Data Replication

We'll cover the following...

Replication
Synchronous vs. asynchronous replication
Data replication models

Data drives business decisions and operations. Organizations must securely and reliably store and serve client data. To run successfully, systems require timely access to data despite increasing load, hardware failures, or network outages.

We require the following characteristics from a data store:

Availability: Resilience against faults (disk, node, network, or power failures).
Scalability: Ability to handle increasing reads, writes, and traffic.
Performance: Low latency and high throughput.

Achieving these characteristics on a single node is often impossible.

Replication

Replication refers to maintaining multiple copies of data across different nodes, often geographically distributed, to improve availability, scalability, and performance. In this lesson, we assume the entire dataset fits on a single node. This assumption no longer holds when we introduce data partitioning. In production systems, replication and partitioning are typically combined.

Replication offers several benefits in distributed systems:

Places data closer to users, reducing latency.
Allows the system to operate despite node failures, improving availability.
Enables multiple nodes to serve read requests, increasing read throughput.

These benefits come with added complexity. Replication is simple when data changes infrequently. The main challenge arises when updates must be consistently propagated across replicas. For immutable data, replication is a one-time process.

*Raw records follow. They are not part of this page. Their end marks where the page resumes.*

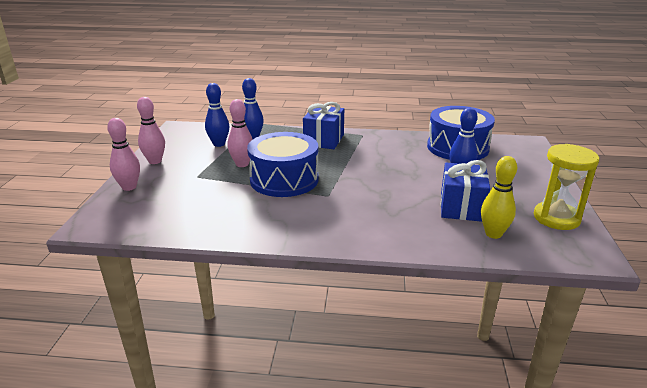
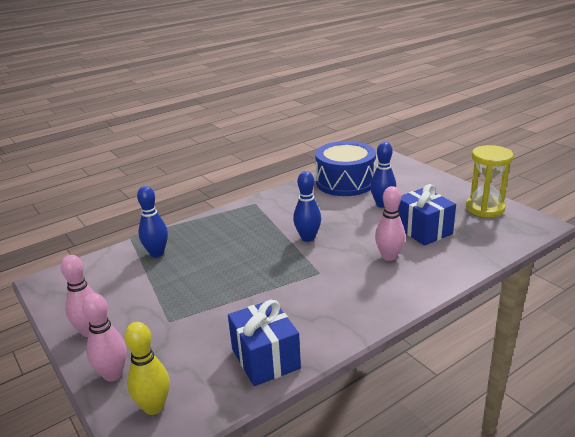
camera: 40 degrees left, 0 degrees up
blue bowling pin [205,83,229,147] -> blue bowling pin moved to [293,171,321,242]
pink bowling pin [228,99,253,167] -> pink bowling pin moved to [375,186,405,261]
blue drum [247,132,319,197] -> none
blue gift [303,102,344,149] -> blue gift moved to [228,299,301,386]
yellow bowling pin [481,156,517,239] -> yellow bowling pin moved to [124,322,170,415]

Mutable data requires careful handling of concurrency, failures, and inconsistencies.

Additional challenges introduced by replication include:

How do we keep multiple copies consistent?
How do we handle replica failures?
Should replication be synchronous or asynchronous?
- How do we manage replication lag in asynchronous replication?
How do we handle concurrent writes?
What consistency guarantees should be exposed to application developers?

We’ll explore these questions in this lesson.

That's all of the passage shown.